Alison Bechdel shared her experiences as a lesbian, feminist author during the Margaret Cuninggim Women’s Center annual Lecture on Women in Culture and Society.


Barrie Barto

Crowd fills the community room in Central Library in preparation for Alison Bechdel’s talk, as photographed on Nov. 7, 2022. (Hustler Multimedia/Barrie Barto)

Ava Zins and Abigail Henthorn

The Margaret Cuninggim Women’s Center hosted One to Watch Out For: An Afternoon with Alison Bechdel on Nov. 7, the 2022 Cuninggim Lecture on Women in Culture and Society. The event was co-sponsored by the Department of Gender and Sexuality Studies, the Jean and Alexander Heard Libraries and the Office of Lesbian, Gay, Bisexual, Transgender, Queer, and Intersex Life. 

Bechdel is a cartoonist and author, known for her long-running comic strip “Dykes to Watch out For.” “Fun Home,” Bechdel’s 2004 memoir about her father, received the Time Best Book of the Year award and was adapted into a Broadway musical that won five Tony Awards, including Best Musical. Alison has also been the recipient of the 2012 Guggenheim Fellowship award and the 2014 MacArthur “Genius” Grant. 

“Alison Bechdel being here is a huge deal,” junior and Women’s Center ambassador Omotayo Fasan said. “As a lesbian and as someone who works to promote feminism on campus, I was excited to be part of an event that would represent my community and bring her work to an audience.”

Alison Bechdel shares one of their political cartoons with the audience, as photographed on Nov. 7, 2022. (Hustler Multimedia/Barrie Barto)
Alison Bechdel shares one of their political cartoons with the audience, as photographed on Nov. 7, 2022. (Hustler Multimedia/Barrie Barto) (Barrie Barto)

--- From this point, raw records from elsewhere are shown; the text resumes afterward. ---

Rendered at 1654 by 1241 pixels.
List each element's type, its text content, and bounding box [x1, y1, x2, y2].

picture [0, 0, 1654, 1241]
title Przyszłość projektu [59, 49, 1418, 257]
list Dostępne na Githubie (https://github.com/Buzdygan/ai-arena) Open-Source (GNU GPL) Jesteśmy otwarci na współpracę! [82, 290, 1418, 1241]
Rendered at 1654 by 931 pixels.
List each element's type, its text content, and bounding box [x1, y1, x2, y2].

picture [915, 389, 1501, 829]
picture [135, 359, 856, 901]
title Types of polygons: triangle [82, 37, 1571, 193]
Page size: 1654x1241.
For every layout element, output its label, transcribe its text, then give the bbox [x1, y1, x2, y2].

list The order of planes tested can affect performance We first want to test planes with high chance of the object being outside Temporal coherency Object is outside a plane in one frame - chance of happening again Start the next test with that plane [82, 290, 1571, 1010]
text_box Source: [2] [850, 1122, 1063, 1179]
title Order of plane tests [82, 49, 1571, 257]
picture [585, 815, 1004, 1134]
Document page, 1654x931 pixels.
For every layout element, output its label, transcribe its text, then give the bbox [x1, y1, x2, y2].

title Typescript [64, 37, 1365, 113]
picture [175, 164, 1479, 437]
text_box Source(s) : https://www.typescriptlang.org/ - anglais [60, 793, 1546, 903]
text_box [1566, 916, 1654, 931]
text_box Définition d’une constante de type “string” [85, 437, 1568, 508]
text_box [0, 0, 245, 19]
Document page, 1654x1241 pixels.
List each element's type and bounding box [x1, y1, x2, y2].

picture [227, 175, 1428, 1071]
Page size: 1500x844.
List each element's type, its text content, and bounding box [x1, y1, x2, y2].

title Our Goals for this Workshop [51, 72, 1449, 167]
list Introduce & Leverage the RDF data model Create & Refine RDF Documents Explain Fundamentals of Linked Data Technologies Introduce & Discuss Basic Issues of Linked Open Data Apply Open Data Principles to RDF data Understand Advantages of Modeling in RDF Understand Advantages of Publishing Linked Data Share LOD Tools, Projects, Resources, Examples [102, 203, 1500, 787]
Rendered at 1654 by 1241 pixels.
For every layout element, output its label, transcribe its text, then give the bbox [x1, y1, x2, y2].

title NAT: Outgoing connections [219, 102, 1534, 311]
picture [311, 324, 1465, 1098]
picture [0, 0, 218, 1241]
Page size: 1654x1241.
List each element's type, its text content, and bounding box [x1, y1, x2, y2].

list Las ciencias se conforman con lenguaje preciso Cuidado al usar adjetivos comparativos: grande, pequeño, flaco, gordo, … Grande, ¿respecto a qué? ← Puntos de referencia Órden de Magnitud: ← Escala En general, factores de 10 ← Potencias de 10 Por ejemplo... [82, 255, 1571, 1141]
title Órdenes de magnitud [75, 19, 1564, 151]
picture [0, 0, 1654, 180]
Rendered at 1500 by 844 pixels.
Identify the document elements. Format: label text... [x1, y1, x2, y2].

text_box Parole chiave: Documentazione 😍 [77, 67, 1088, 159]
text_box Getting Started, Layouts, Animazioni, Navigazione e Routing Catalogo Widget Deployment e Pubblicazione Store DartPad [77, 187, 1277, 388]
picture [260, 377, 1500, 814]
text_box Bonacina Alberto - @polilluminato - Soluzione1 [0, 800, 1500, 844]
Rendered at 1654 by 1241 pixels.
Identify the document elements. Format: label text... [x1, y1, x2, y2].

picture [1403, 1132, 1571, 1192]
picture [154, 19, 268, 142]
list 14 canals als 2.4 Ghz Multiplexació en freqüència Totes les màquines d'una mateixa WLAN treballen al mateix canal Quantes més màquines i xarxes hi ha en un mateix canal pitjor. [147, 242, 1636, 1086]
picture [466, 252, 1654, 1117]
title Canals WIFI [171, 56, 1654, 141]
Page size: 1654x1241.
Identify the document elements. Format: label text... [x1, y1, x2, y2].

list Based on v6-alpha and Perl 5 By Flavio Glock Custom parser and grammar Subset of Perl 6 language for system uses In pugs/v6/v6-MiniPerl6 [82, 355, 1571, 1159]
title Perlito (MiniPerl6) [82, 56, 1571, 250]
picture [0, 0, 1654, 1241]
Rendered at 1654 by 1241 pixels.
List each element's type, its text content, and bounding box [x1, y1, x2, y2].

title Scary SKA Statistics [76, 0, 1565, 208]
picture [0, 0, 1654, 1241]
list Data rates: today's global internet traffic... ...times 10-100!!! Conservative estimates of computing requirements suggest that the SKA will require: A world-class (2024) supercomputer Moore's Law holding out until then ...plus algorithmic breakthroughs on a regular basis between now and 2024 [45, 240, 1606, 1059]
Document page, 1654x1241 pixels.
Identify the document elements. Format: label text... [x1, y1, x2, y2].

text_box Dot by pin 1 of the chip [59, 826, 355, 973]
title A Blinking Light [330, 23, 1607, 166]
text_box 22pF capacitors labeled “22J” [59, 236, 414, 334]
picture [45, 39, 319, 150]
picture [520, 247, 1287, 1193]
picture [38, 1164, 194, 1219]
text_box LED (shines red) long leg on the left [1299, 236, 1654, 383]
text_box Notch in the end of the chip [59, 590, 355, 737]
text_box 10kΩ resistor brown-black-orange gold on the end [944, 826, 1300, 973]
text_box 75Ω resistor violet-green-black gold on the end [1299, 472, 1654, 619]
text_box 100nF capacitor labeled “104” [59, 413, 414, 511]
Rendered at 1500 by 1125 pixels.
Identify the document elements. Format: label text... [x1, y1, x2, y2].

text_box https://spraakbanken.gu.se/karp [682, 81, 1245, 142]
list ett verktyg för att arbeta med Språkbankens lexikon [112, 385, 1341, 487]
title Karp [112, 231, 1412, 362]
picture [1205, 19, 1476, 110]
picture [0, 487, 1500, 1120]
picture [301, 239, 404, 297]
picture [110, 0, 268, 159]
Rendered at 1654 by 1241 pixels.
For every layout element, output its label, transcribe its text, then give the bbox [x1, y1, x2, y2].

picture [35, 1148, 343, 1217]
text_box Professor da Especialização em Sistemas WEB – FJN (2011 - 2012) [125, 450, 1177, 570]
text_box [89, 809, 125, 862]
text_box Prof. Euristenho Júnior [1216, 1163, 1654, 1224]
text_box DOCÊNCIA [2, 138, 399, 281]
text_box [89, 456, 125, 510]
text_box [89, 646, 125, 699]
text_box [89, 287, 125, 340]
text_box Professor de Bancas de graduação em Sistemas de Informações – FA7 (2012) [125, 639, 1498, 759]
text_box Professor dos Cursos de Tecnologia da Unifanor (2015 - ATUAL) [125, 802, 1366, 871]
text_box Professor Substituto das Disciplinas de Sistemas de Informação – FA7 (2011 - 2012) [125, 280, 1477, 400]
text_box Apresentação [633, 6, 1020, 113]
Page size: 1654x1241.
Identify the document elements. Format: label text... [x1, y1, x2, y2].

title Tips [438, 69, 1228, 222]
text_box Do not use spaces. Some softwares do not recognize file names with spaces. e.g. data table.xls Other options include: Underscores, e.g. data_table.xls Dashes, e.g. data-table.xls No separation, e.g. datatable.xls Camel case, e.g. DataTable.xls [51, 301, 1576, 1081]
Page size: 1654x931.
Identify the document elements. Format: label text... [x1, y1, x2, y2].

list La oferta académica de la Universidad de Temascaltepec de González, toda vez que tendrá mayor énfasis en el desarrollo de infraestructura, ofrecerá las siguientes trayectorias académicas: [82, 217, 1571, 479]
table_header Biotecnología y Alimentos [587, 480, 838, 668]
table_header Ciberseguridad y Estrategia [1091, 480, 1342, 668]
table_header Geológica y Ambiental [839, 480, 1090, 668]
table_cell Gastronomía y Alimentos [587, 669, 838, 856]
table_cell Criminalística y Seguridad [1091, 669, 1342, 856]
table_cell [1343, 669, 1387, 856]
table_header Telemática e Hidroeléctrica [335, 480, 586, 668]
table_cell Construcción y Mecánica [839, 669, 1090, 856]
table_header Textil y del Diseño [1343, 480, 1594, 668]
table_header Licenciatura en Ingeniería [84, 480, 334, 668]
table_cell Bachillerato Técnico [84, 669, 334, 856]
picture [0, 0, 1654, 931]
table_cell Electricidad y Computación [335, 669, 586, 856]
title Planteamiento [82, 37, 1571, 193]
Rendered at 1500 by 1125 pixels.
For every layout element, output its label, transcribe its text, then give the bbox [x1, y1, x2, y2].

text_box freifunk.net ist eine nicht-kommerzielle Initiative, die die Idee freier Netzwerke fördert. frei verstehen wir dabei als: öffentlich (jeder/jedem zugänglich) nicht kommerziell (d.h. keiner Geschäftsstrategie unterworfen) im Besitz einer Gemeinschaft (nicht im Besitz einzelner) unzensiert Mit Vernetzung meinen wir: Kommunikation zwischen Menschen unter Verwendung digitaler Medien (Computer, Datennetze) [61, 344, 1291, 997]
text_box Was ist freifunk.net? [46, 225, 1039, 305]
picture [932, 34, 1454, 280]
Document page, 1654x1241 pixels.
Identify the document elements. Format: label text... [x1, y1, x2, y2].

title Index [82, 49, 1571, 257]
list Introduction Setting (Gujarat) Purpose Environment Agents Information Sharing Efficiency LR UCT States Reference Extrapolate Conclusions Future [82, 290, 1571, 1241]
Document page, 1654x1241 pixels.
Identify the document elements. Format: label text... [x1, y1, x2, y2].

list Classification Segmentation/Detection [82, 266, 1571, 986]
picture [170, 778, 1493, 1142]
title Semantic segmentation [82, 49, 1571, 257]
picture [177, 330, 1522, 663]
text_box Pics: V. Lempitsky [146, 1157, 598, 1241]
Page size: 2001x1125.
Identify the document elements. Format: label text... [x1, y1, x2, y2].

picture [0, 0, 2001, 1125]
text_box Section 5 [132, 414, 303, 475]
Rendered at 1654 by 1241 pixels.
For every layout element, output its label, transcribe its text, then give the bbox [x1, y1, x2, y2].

Most attendees were familiar with Bechdel’s work and were excited for the opportunity to meet her.

“I knew of Alison Bechdel’s work because of the musical ‘Fun Home’ and also the Bechdel Test,” said Maddie Coffey, a first-year graduate student in the Owen School of Business. “I feel like taking advantage of university resources while you’re here is important.”

Bechdel began her presentation by describing the arc of her career and her experience of coming out in the 1980s. She described the impact of other feminist writers, like Adrienne Rich, during her time in college. 

“Adrienne Rich was not required reading for us at that time, she was not on the syllabus, she was totally someone we were reading out of an act of rebellion against our assigned reading that was very out of touch and cut off from reality” said Bechdel. “We were reading Rich because she was talking about something that felt very real, and very exciting.”

Bechdel explained that, in 1983, she began writing and drawing what would become a centerpiece in various gay and lesbian publications across the United States. 

“When I started drawing ‘Dykes To Watch Out For,’ my mission was very explicit: I wanted to take up Rich’s challenge to name the unnamed, to depict the undepicted,” said Bechdel. “For so long our lives had to be kept invisible. I was determined to reverse that, to be very honest and open, to tell the truth about our lives.”

Bechdel said she stopped drawing the strip in 2008 after 25 years because she “no longer felt it was necessary.” Bechdel began working on a graphic memoir titled “Fun Home,” which was about Bechdel’s father’s suicide following her coming out in her junior year of college and would become the first of her three books.

“I felt like I really needed to tell this story, to write it, that writing about it would not just be helpful for me, but maybe other people too,” Bechdel said. 

Bechdel also spoke about her second release “Are You My Mother?” a memoir about Bechdel’s relationship with her mother. In writing the memoir, Bechdel explained the emotional impacts of making her relationship with her mother public.

“This was a really critical process [that resulted in] the deepest kind of political act–the act of self-liberation,” Bechdel said. 

Bechdel ended the talk by discussing her latest book release, “The Secret to Superhuman Strength,” which was published in 2021 and focuses on her quest for transcendence through physical exercise.

“This book feels to me like a natural progression of my investigation into my sole subject: myself,” Bechdel said.  “This book is about my effort to get to that next stage, the stage of forgetting the self and being with others.”

According to Bechdel, her previous books focused on better understanding herself and what it meant to be an individual. Her third and newest project, she explained, centers the understanding of self “as something that can be let go of.”

Bechdel closed the lecture with a Q&A session, addressing questions from audience members regarding the presence of neurodivergence in her work and the healing power of writing.